The basic plot of Oliver Twist seems to me to be something most people have absorbed by some sort of cultural osmosis, but here it is, in abbreviated form: a) Oliver's mother dies during his birth, b)he is placed in an orphanage under the care of a careless woman and a corrupt beadle, c) he escapes and is taken under the wing of Fagin who d) turns out to be worse than the Beadle. This being Dickens, there is a happy ending and several unlikely coincidences, but that doesn't impair Twist--it's a good story whether you already know it or not.
Until I got near the end, I wasn't sure I would have much to say about it besides summarizing the plot, but once Nancy determines to help Oliver, risking her own life to share with Oliver's benefactors secrets she could be killed for disclosing, a theme emerges which repaints the whole story in richer colors. Nancy puts her life on the line to save Oliver, an innocent who she still sees as redeemable. She does not, however, extend the same courtesy to herself. Here, she shares with Rose, a friend of Oliver, how she feels about her condition:
"When ladies as young, and good, and beautiful as you are," replied the girl steadily, "give away your hearts, love will carry you all length -- even such as you, who have home, friends, other admirers, everything to fill them. When such as I, who have no certain roof but the coffin-lid, and no friend in sickness or death but the hospital nurse, set our rotten hearts on any man, and let him fill the place that has been a blank through all our wretched lives, who can hope to cure us?

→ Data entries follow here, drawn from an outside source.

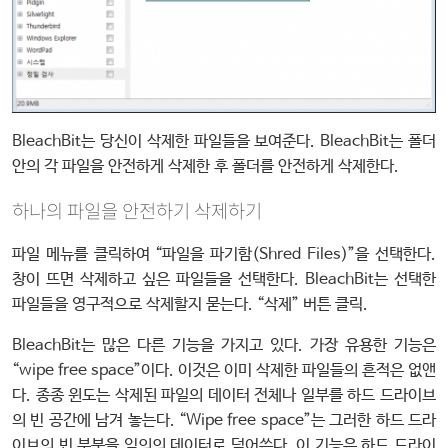
BleachBit는 당신이 삭제한 파일들을 보여준다. BleachBit는 폴더
안의 각 파일을 안전하게 삭제한 후 폴더를 안전하게 삭제한다.
하나의 파일을 안전하기 삭제하기
파일 메뉴를 클릭하여 “파일을 파기함(Shred Files)”을 선택한다.
창이 뜨면 삭제하고 싶은 파일들을 선택한다. BleachBit는 선택한
파일들을 영구적으로 삭제할지 묻는다. “삭제” 버튼 클릭.
BleachBit는 많은 다른 기능을 가지고 있다. 가장 유용한 기능은
“wipe free space”이다. 이것은 이미 삭제한 파일들의 흔적은 없앤
다. 종종 윈도는 삭제된 파일의 데이터 전체나 일부를 하드 드라이브
의 빈 공간에 남겨 놓는다. “Wipe free space”는 그러한 하드 드라
이브의 빈 부분을 임의의 데이터로 덮어쓴다. 이 기능은 하드 드라이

Pity us, lady -- pity us for having only one feeling of the woman left, and for having that turned, by a heavy judgment, from a comfort and a pride, into a new means of violence and suffering."
It's a heartbreaking moment, and forces reflection on the other characters throughout the work. Even Bill Sikes, the most vile person in a novel full of them, has his chance for partial redemption. No one, Dickens seems to say, is truly beyond hope, but that doesn't mean everyone will have a happy ending.
4 comments:
Remember when they made this into a movie about a cat
That was awesome.
quite interesting post. I would love to follow you on twitter. By the way, did you guys know that some chinese hacker had hacked twitter yesterday again.
Sheesh that was a good review. I'm out of my league here.